The Baywatch movie follows Dwayne 'The Rock' Johnson as devoted lifeguard Mitch Buchannon, who is determined to uncover a criminal plot that threatens the future of his beach.
As expected, there’s not much more to the new Baywatch movie than a line-up of buff bods and cheap laughs.
Directed by Seth Gordon (Horrible Bosses), the action-comedy is based on the hugely-popular '90s TV series, famed for outlandish storylines and good-looking cast, who included David Hasselhoff and Pamela Anderson.
For the reboot, Dwayne 'The Rock' Johnson takes on David's character Mitch Buchannon, the leader of an elite group of California lifeguards, including C.J. Parker (Kelly Rohrbach), Stephanie Holden (Ilfenesh Hadera) and Summer Quinn (Alexandra Daddario).
The crew faces a shake-up with the arrival of Matt Brody (Zac Efron), a former Olympic swimmer who has fallen from grace after vomiting during a race and now has to complete community service as part of a plea deal.
Matt's casual attitude to work rubs Mitch up the wrong way, but, when small bags of drugs start washing ashore, the team comes together as they begin pursuing local club owner Victoria Leeds (Priyanka Chopra) as the likely ringleader of an international smuggling operation.
Springboarding off the TV series, Damian Shannon and Mark Swift's screenplay incorporates numerous Baywatch tropes and draws on several key themes such as teamwork, heroism and a desire to protect America’s borders.
The story is also interspersed with references to the iconic aspects of the TV show, with the obligatory shots of castmembers running in slow motion or posing beachside in the iconic red swimsuits.
The scenes on the beach and at sea are the most exciting, including a sequence where the lifeguards are called into action when a private yacht catches fire, during which Matt disobeys orders and dives directly under the flames, nearly drowning before Stephanie and C.J. come to his rescue.
But less convincing are moments where the lifeguards act as crime investigators, and the narrative at times borders on the ridiculous.
At one point, Summer and Matt are able to go unseen while infiltrating a local hospital where they record two of Victoria's henchmen planting a falsified autopsy report to cover up the fact that a local councilman was murdered on her orders.
And the film can’t help but add in a series of lame gags, including a moment where chubby tech geek Ronnie (Jon Bass) tries to hide an erection from C.J., and when Mitch forces Matt to poke a male corpse's genitals during a visit to a morgue.
In spite of the implausible plot, the movie is held together by the main actors, with The Rock injecting his star power into every scene.

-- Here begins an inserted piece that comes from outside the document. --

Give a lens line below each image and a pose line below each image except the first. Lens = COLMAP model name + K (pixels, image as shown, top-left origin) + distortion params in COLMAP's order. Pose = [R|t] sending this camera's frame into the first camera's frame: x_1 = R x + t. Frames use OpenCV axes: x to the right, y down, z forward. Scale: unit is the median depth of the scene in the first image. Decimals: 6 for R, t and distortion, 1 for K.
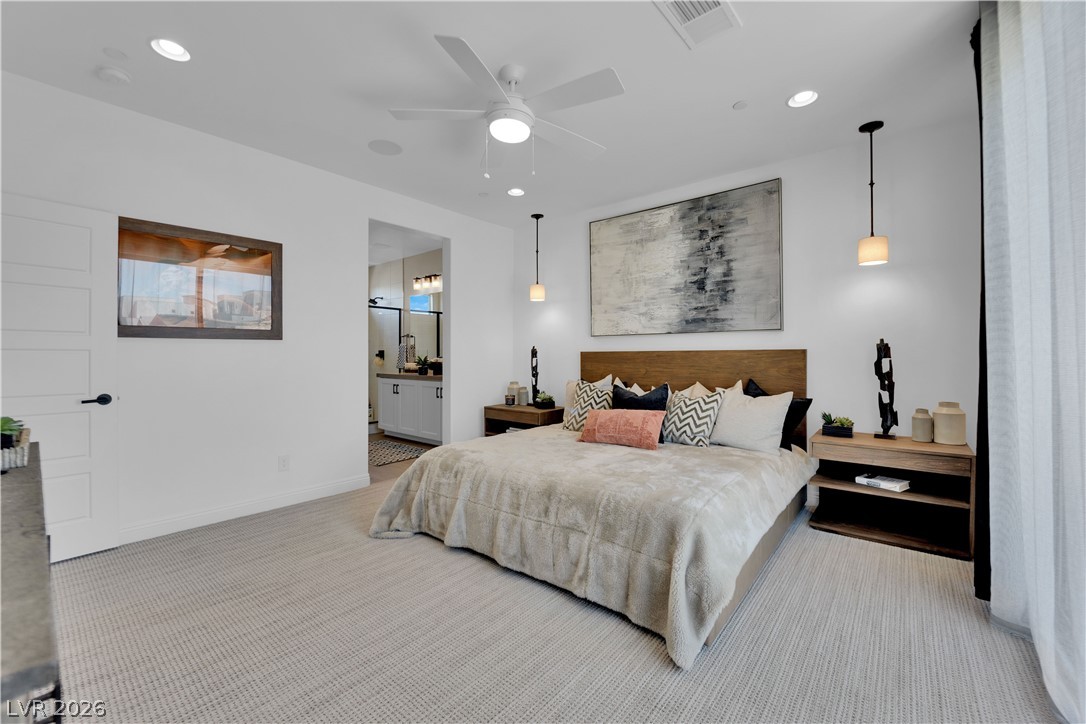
lens RADIAL K [[437.7, 0, 541.2], [0, 437.7, 356.3], [0, 0, 1]] dist [-0.016884, -0.000343]
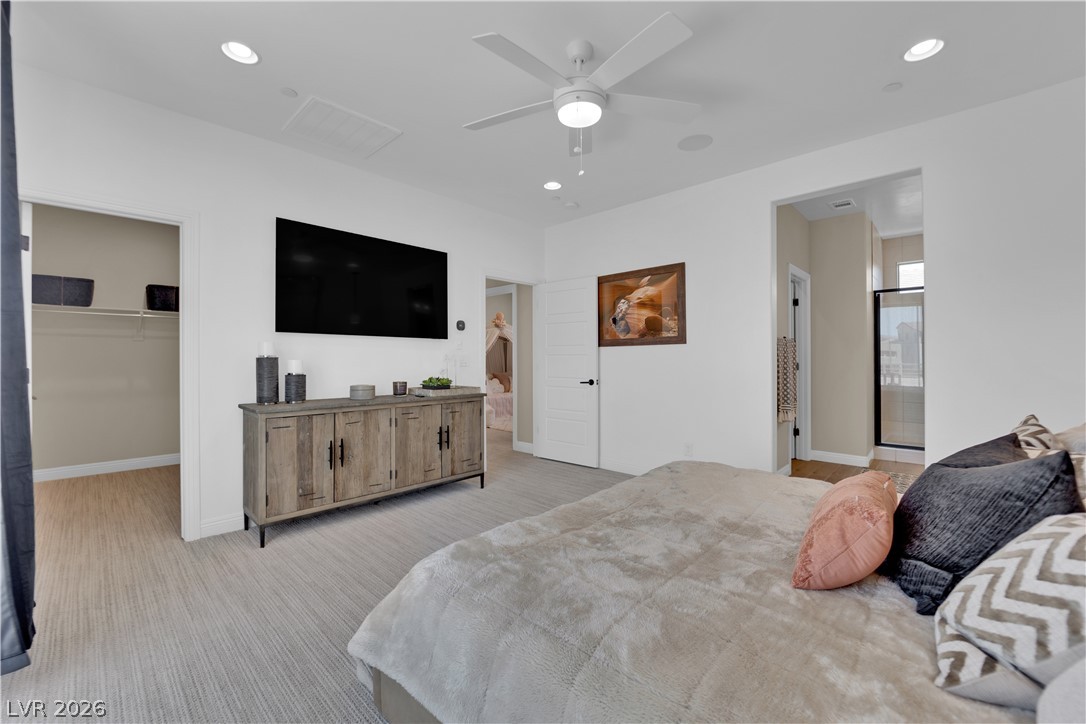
lens RADIAL K [[437.7, 0, 541.2], [0, 437.7, 356.3], [0, 0, 1]] dist [-0.016884, -0.000343]
pose [[-0.066135, -0.001319, -0.997810, 0.692431], [0.005688, 0.999982, -0.001699, -0.004452], [0.997794, -0.005788, -0.066126, 0.784775]]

His dialogue with Efron is particularly sharp, with the High School Musical alumni’s character drawing some laughs by cleverly sending up the cockiness of swimmer Ryan Lochte and singer Justin Bieber.
Johnson and Efron would also outshine Greek gods when it comes to bodybuilding, with both actors proudly displaying their muscles scene after scene.
Even so, the director can’t help but focus the gaze at the female cast’s bodies, with the camera constantly panning over the women's athletic physiques and Victoria's cleavage-baring gowns.
This is at least tempered with a couple of decent lines, with the villainous Victoria commenting at one point, “If I were a man, you would call me driven.”
The rest of the cast are fairly forgettable, with Kelly’s C.J., unfortunately, falling into the dumb blonde stereotype, and Stephanie and Summer simply there to act as potential love interests.
In all, Baywatch best fits within the mindless viewing category, though longtime fans will no doubt enjoy a few moments of nostalgia, especially when it comes to the cameo appearances.